## [Aim of the task]
With the pictures left aside, write out the entries that follow exactly.

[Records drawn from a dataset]
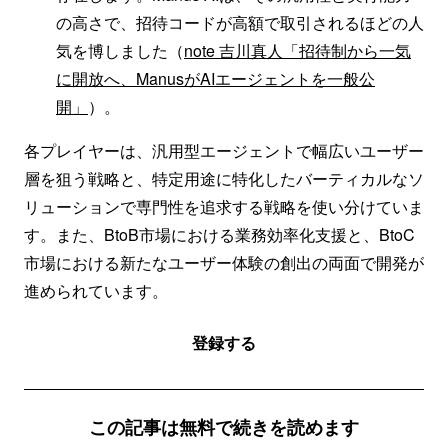
の高さで、招待コードが高額で取引されるほどの人
気を博しました（
note 吉川真人「招待制から一気
に開放へ、ManusがAIエージェントを一般公
開」
）。
各プレイヤーは、汎用型エージェントで幅広いユーザー
層を狙う戦略と、特定用途に特化したバーティカルなソ
リューションで専門性を追求する戦略を使い分けていま
す。また、BtoB市場における業務効率化支援と、BtoC
市場における新たなユーザー体験の創出の両面で開発が
進められています。
登録する
この記事は無料で続きを読めます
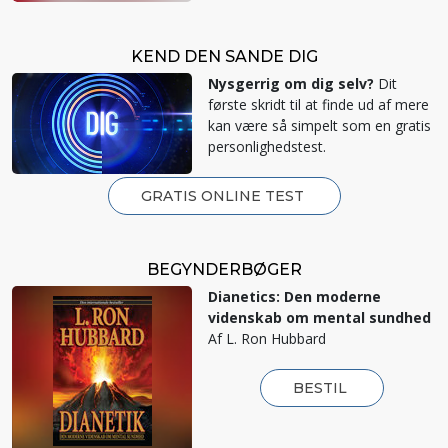
KEND DEN SANDE DIG
Nysgerrig om dig selv?
Dit
første skridt til at finde ud af mere
kan være så simpelt som en gratis
personlighedstest.
GRATIS ONLINE TEST
BEGYNDERBØGER
Dianetics: Den moderne
videnskab om mental sundhed
Af L. Ron Hubbard
BESTIL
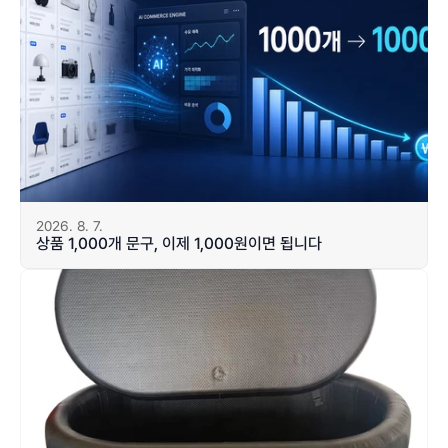
2026. 8. 7.
상품 1,000개 문구, 이제 1,000원이면 됩니다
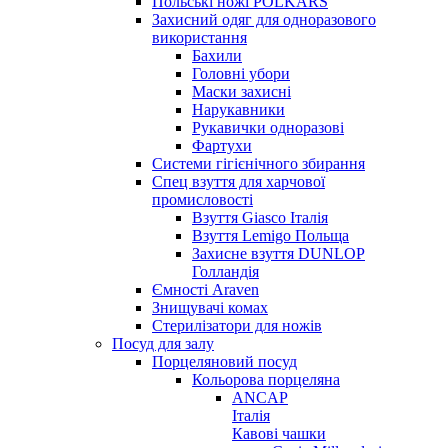
Польські ножі POLKARS
Захисний одяг для одноразового
використання
Бахили
Головні убори
Маски захисні
Нарукавники
Рукавички одноразові
Фартухи
Системи гігієнічного збирання
Спец взуття для харчової
промисловості
Взуття Giasco Італія
Взуття Lemigo Польща
Захисне взуття DUNLOP
Голландія
Ємності Araven
Знищувачі комах
Стерилізатори для ножів
Посуд для залу
Порцеляновий посуд
Кольорова порцеляна
ANCAP
Італія
Кавові чашки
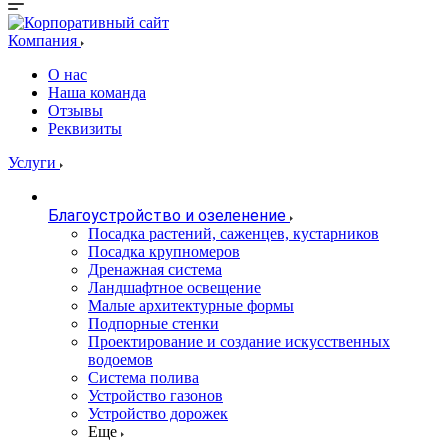
Компания
О нас
Наша команда
Отзывы
Реквизиты
Услуги
Благоустройство и озеленение
Посадка растений, саженцев, кустарников
Посадка крупномеров
Дренажная система
Ландшафтное освещение
Малые архитектурные формы
Подпорные стенки
Проектирование и создание искусственных
водоемов
Система полива
Устройство газонов
Устройство дорожек
Еще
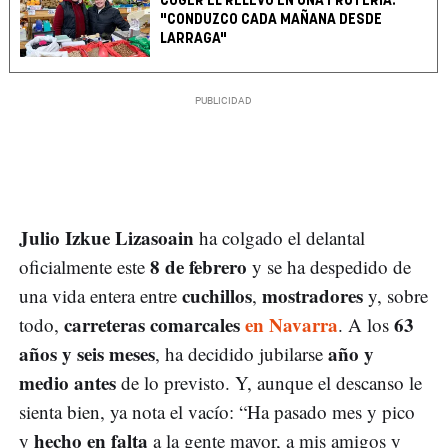
COGER EL RELEVO EN UNA FRUTERÍA:
"CONDUZCO CADA MAÑANA DESDE
LARRAGA"
Julio Izkue Lizasoain
ha colgado el delantal
8 de febrero
oficialmente este
y se ha despedido de
cuchillos
mostradores
una vida entera entre
,
y, sobre
carreteras comarcales
en Navarra
63
todo,
. A los
años y seis meses
año y
, ha decidido jubilarse
medio antes
de lo previsto. Y, aunque el descanso le
sienta bien, ya nota el vacío: “Ha pasado mes y pico
hecho en falta
y
a la gente mayor, a mis amigos y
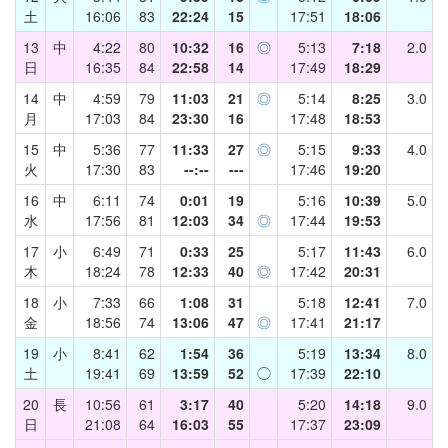
土
16:06
83
22:24
15
17:51
18:06
13
中
4:22
80
10:32
16
◎
5:13
7:18
2.0
日
16:35
84
22:58
14
17:49
18:29
14
中
4:59
79
11:03
21
◎
5:14
8:25
3.0
月
17:03
84
23:30
16
17:48
18:53
15
中
5:36
77
11:33
27
◎
5:15
9:33
4.0
火
17:30
83
--:--
---
17:46
19:20
16
中
6:11
74
0:01
19
5:16
10:39
5.0
水
17:56
81
12:03
34
◎
17:44
19:53
17
小
6:49
71
0:33
25
5:17
11:43
6.0
木
18:24
78
12:33
40
◎
17:42
20:31
18
小
7:33
66
1:08
31
5:18
12:41
7.0
金
18:56
74
13:06
47
◎
17:41
21:17
19
小
8:41
62
1:54
36
5:19
13:34
8.0
土
19:41
69
13:59
52
◯
17:39
22:10
20
長
10:56
61
3:17
40
5:20
14:18
9.0
日
21:08
64
16:03
55
17:37
23:09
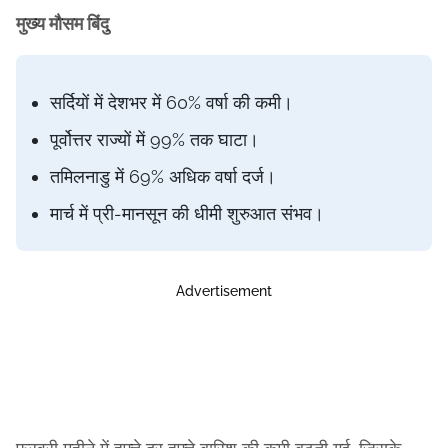
मुख्य मौसम बिंदु
सर्दियों में देशभर में 60% वर्षा की कमी।
पूर्वोत्तर राज्यों में 99% तक घाटा।
तमिलनाडु में 69% अधिक वर्षा दर्ज।
मार्च में प्री-मानसून की धीमी शुरुआत संभव।
Advertisement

## [Task result]
の高さで、招待コードが高額で取引されるほどの人
気を博しました（
note 吉川真人「招待制から一気
に開放へ、ManusがAIエージェントを一般公
開」
）。
各プレイヤーは、汎用型エージェントで幅広いユーザー
層を狙う戦略と、特定用途に特化したバーティカルなソ
リューションで専門性を追求する戦略を使い分けていま
す。また、BtoB市場における業務効率化支援と、BtoC
市場における新たなユーザー体験の創出の両面で開発が
進められています。
登録する
この記事は無料で続きを読めます
KEND DEN SANDE DIG
Nysgerrig om dig selv?
Dit
første skridt til at finde ud af mere
kan være så simpelt som en gratis
personlighedstest.
GRATIS ONLINE TEST
BEGYNDERBØGER
Dianetics: Den moderne
videnskab om mental sundhed
Af L. Ron Hubbard
BESTIL
2026. 8. 7.
상품 1,000개 문구, 이제 1,000원이면 됩니다
Польські ножі POLKARS
Захисний одяг для одноразового
використання
Бахили
Головні убори
Маски захисні
Нарукавники
Рукавички одноразові
Фартухи
Системи гігієнічного збирання
Спец взуття для харчової
промисловості
Взуття Giasco Італія
Взуття Lemigo Польща
Захисне взуття DUNLOP
Голландія
Ємності Araven
Знищувачі комах
Стерилізатори для ножів
Посуд для залу
Порцеляновий посуд
Кольорова порцеляна
ANCAP
Італія
Кавові чашки
Компания
О нас
Наша команда
Отзывы
Реквизиты
Услуги
Благоустройство и озеленение
Посадка растений, саженцев, кустарников
Посадка крупномеров
Дренажная система
Ландшафтное освещение
Малые архитектурные формы
Подпорные стенки
Проектирование и создание искусственных
водоемов
Система полива
Устройство газонов
Устройство дорожек
Еще
COGER EL RELEVO EN UNA FRUTERÍA:
"CONDUZCO CADA MAÑANA DESDE
LARRAGA"
Julio Izkue Lizasoain
ha colgado el delantal
8 de febrero
oficialmente este
y se ha despedido de
cuchillos
mostradores
una vida entera entre
,
y, sobre
carreteras comarcales
en Navarra
63
todo,
. A los
años y seis meses
año y
, ha decidido jubilarse
medio antes
de lo previsto. Y, aunque el descanso le
sienta bien, ya nota el vacío: “Ha pasado mes y pico
hecho en falta
y
a la gente mayor, a mis amigos y
土
16:06
83
22:24
15
17:51
18:06
13
中
4:22
80
10:32
16
◎
5:13
7:18
2.0
日
16:35
84
22:58
14
17:49
18:29
14
中
4:59
79
11:03
21
◎
5:14
8:25
3.0
月
17:03
84
23:30
16
17:48
18:53
15
中
5:36
77
11:33
27
◎
5:15
9:33
4.0
火
17:30
83
--:--
---
17:46
19:20
16
中
6:11
74
0:01
19
5:16
10:39
5.0
水
17:56
81
12:03
34
◎
17:44
19:53
17
小
6:49
71
0:33
25
5:17
11:43
6.0
木
18:24
78
12:33
40
◎
17:42
20:31
18
小
7:33
66
1:08
31
5:18
12:41
7.0
金
18:56
74
13:06
47
◎
17:41
21:17
19
小
8:41
62
1:54
36
5:19
13:34
8.0
土
19:41
69
13:59
52
◯
17:39
22:10
20
長
10:56
61
3:17
40
5:20
14:18
9.0
日
21:08
64
16:03
55
17:37
23:09
मुख्य मौसम बिंदु
सर्दियों में देशभर में 60% वर्षा की कमी।
पूर्वोत्तर राज्यों में 99% तक घाटा।
तमिलनाडु में 69% अधिक वर्षा दर्ज।
मार्च में प्री-मानसून की धीमी शुरुआत संभव।
Advertisement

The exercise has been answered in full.